Pasal yang Diterapkan dan Ancaman Hukuman

Para tersangka dijerat dengan rangkaian ketentuan pidana yang mencakup beberapa ranah sekaligus. Pasal 51 ayat (1) jo Pasal 35 Undang-Undang Informasi dan Transaksi Elektronik (UU ITE) dikenakan atas manipulasi data elektronik. Pasal 492 KUHP menjerat tindak penipuan. Pasal 82 dan 85 Undang-Undang Nomor 3 Tahun 2011 tentang Transfer Dana diterapkan karena adanya pengalihan dana lintas negara. Terakhir, Pasal 607 KUHP terkait Tindak Pidana Pencucian Uang (TPPU) turut dikenakan. Total ancaman hukuman maksimal mencapai 15 tahun penjara.

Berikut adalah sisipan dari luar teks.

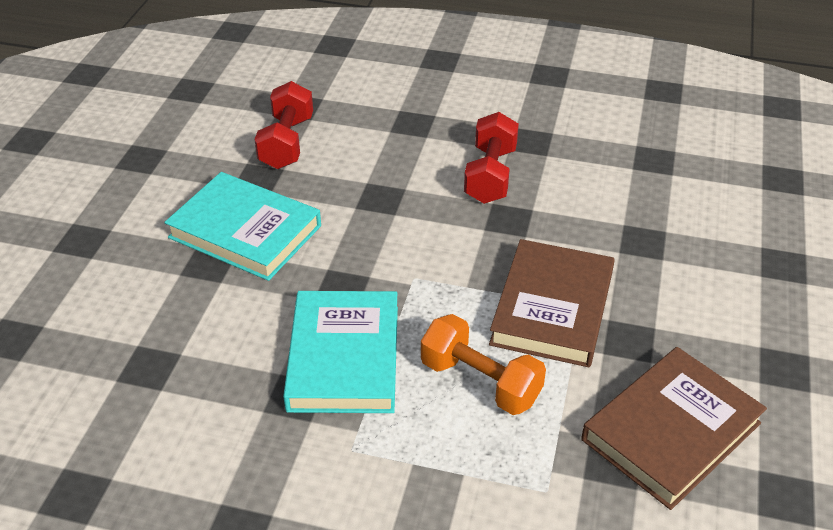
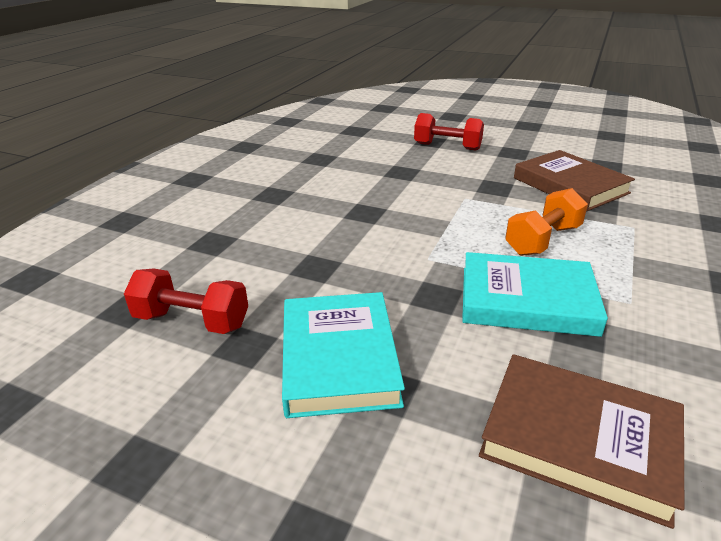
camera: 80 degrees left, 10 degrees down
turquoise book [164,172,321,281] -> turquoise book turned 45 degrees counterclockwise [282,292,405,418]
red dumbbell [464,112,519,204] -> red dumbbell moved to [414,113,484,151]
brown book [489,239,615,367] -> brown book moved to [479,354,684,529]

Konteks Lebih Luas: Mengapa BEC Semakin Mengkhawatirkan

Business email compromise telah lama menjadi salah satu jenis penipuan korporasi paling merugikan di dunia. Berbeda dengan phishing massal yang menyasar jutaan individu, BEC menargetkan satu atau beberapa perusahaan secara spesifik dengan kedalaman riset yang tinggi—pelaku mempelajari struktur organisasi, pola komunikasi, dan siklus pembayaran korban sebelum melancarkan aksinya. Kerugian per kasus sering kali mencapai ratusan ribu hingga jutaan dolar AS, dan karena dana langsung dialihkan ke rekening pihak ketiga, peluang pemulihan tanpa kerja sama internasional relatif kecil.

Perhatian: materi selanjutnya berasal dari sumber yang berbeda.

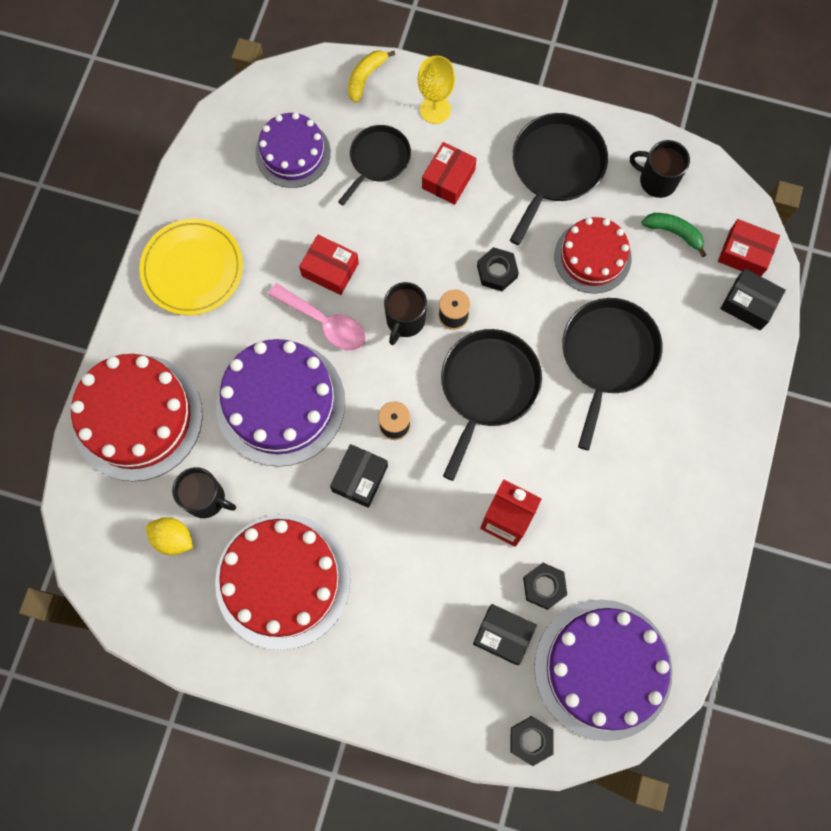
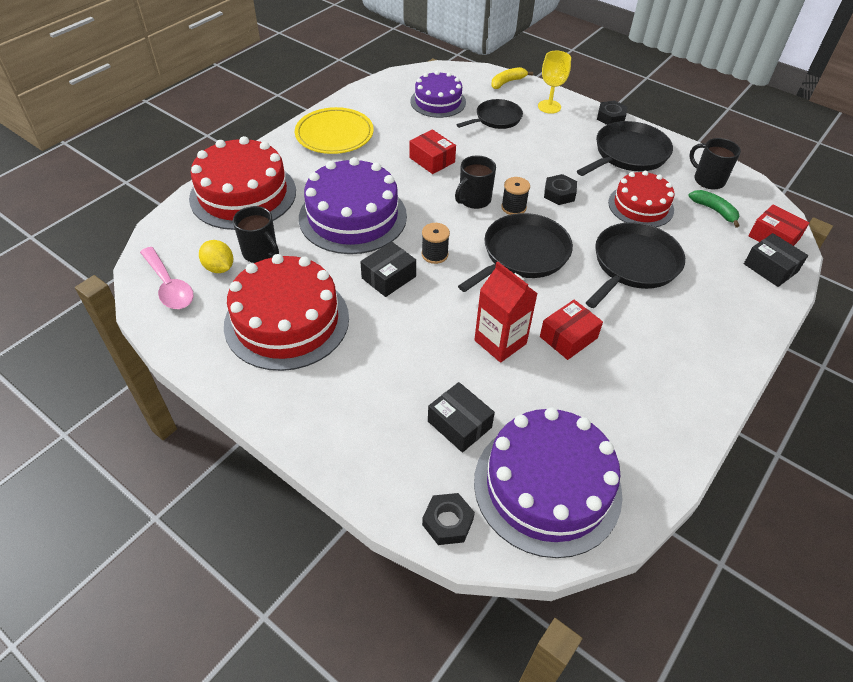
camera: 20 degrees right, 25 degrees down
pink spoon [268,283,365,351] -> pink spoon moved to [140,247,194,309]
red box [422,142,477,205] -> red box moved to [540,300,603,360]
black nut [523,563,567,610] -> black nut moved to [597,101,628,125]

Pengungkapan kasus ini oleh Bareskrim Polri bersama FBI dan PPATK mengirim sinyal bahwa otoritas Indonesia semakin aktif dalam penegakan hukum siber lintas negara. Bagi pelaku usaha yang bertransaksi dengan mitra di luar negeri, peristiwa ini mengingatkan pentingnya verifikasi independen setiap kali ada instruksi perubahan detail pembayaran—terutama jika datang melalui email yang tampak berasal dari pihak yang sudah dikenal. Satu konfirmasi telepon langsung ke nomor resmi mitra dapat mencegah kerugian miliaran rupiah.

Frequently Asked Questions

What is Modus WN China Tipu Perusahaan AS Rp?

Modus WN China Tipu Perusahaan AS Rp is the main topic of this guide. The article explains the context, practical details, and next steps readers should understand.

Why does Modus WN China Tipu Perusahaan AS Rp matter?

Modus WN China Tipu Perusahaan AS Rp matters because readers are looking for a useful answer, not just a short summary. Good content should match search intent and help them decide what to do next.